I would encourage individuals to go on NAEYC’s website, which is www.NAEYC.org. As soon as you arrive on to our website, you will see information around COVID-19. And it spans from our advocacy efforts as well as opportunities for professional development and learning, which we know is also deeply necessary at this time so that educators can continue to broaden and expand their skill set. All of that information is readily accessible on our website – again, www.NAEYC.org.
And I also encourage individuals to follow us on social media, both on Facebook and Twitter, through @NAEYC. And specifically for the advocacy efforts, NAEYC has a campaign which is called America For Early AD. And that really is our mobilization hub and it’s our advocacy hub.
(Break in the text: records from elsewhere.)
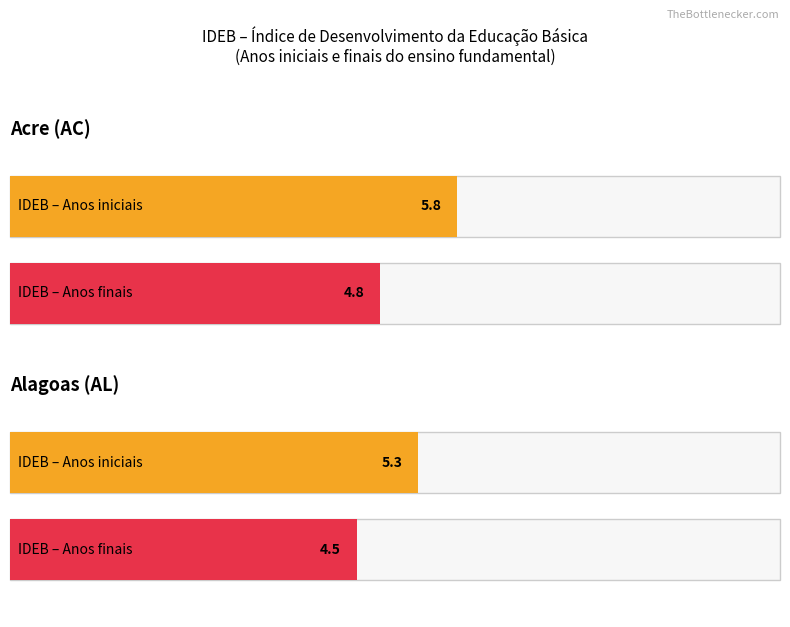

What is the value of the IDEB – Anos finais bar at the 2nd from the left?

4.5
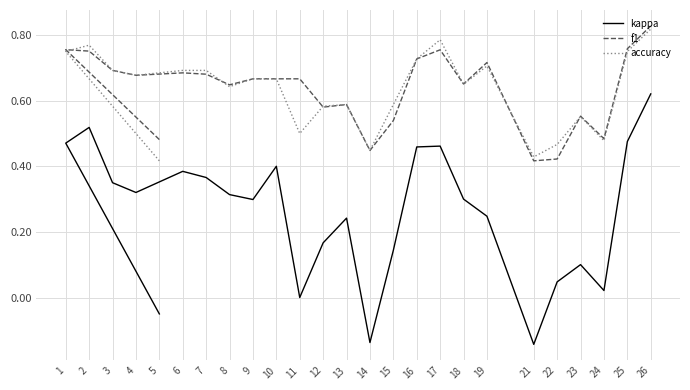

Which series has the widest spread of values?

kappa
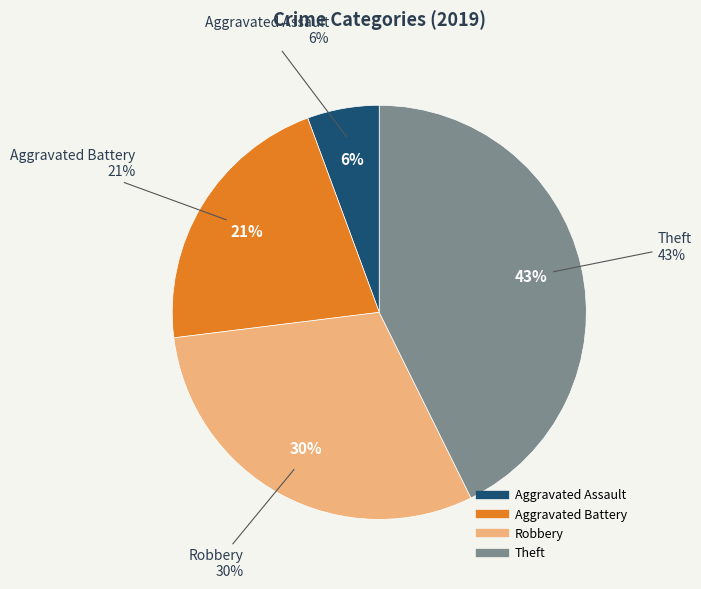

Which slice is the smallest?

Aggravated Assault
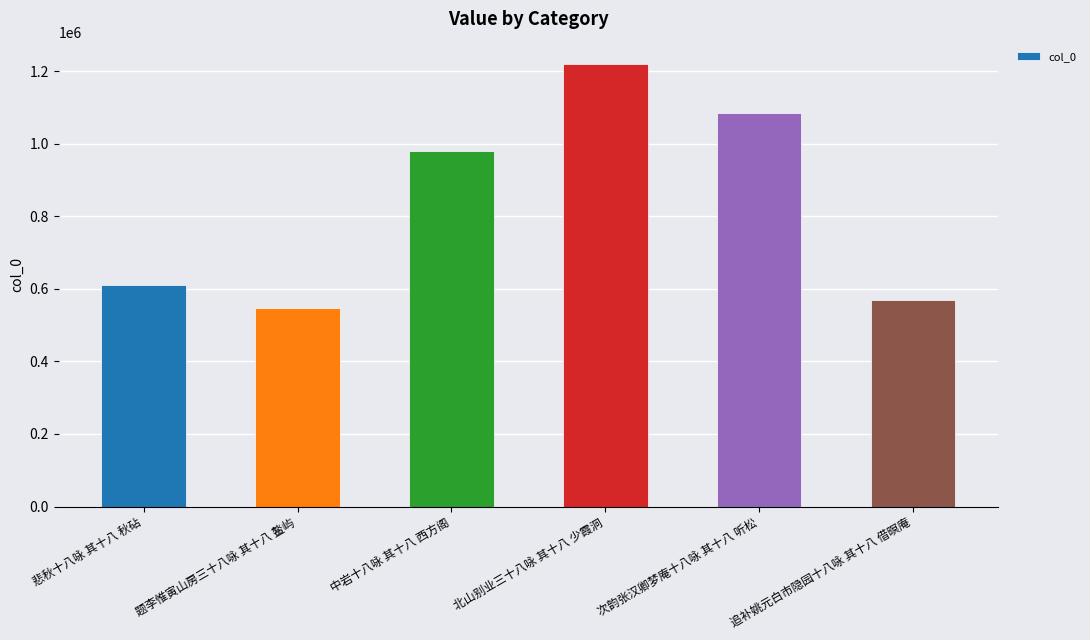

How many bars are there in total?

6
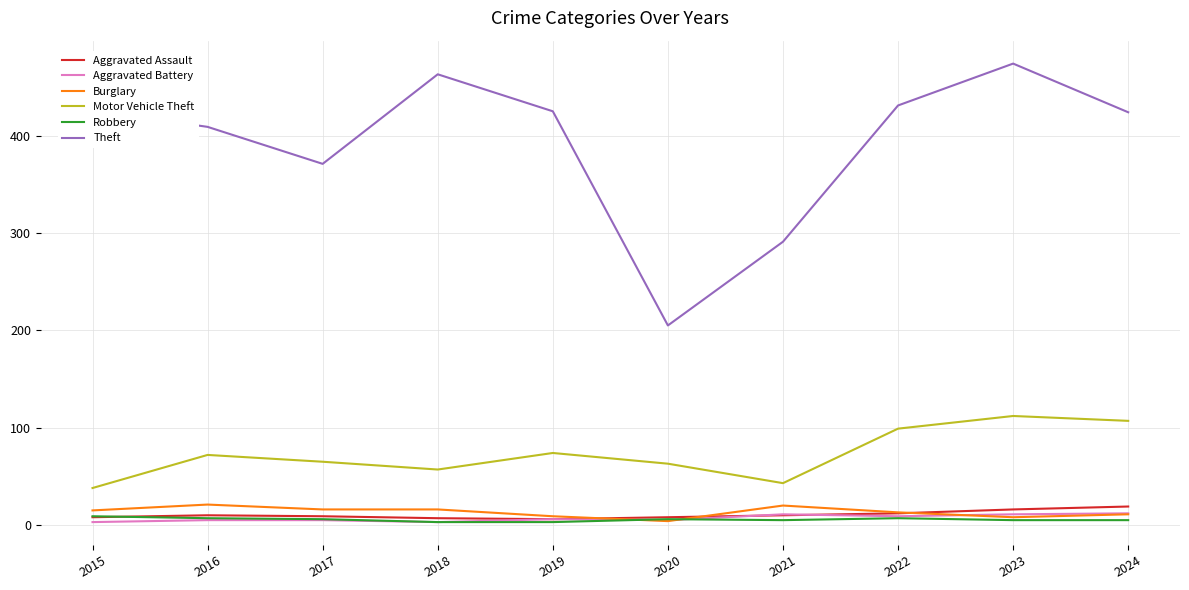

At how many categories does at least one series exceed 460?

2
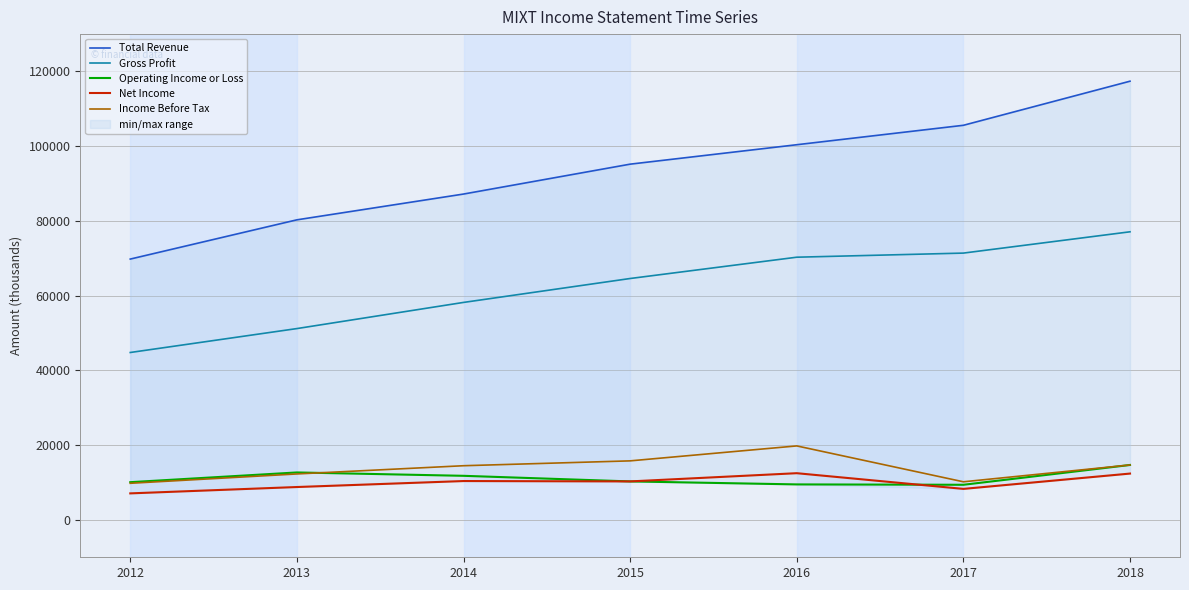

How many values in the Gross Profit series exceed 64600?

3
And a lot of resources and information that individuals can access on how they are able to contact elected officials or how we are pushing this discourse in the media can be accessed on America For Early Ad. And that information is available on our social media accounts, which is @SupportEarlyEd.
And so I encourage individuals to access both of those resources as they try and dig deeper into what it is that we are experiencing at this moment and how we are also responding.
Wonderful. Thank you so much for those resources, Lucy. Thank you for joining us on the Podcast today. And thank you for all the work you’re doing for advocating for our early educators out there.
It is such a pleasure and I am so thankful to you and to everyone at HiMama for having us and for being a partner with us in this work. So, thank you so much for that, Ron.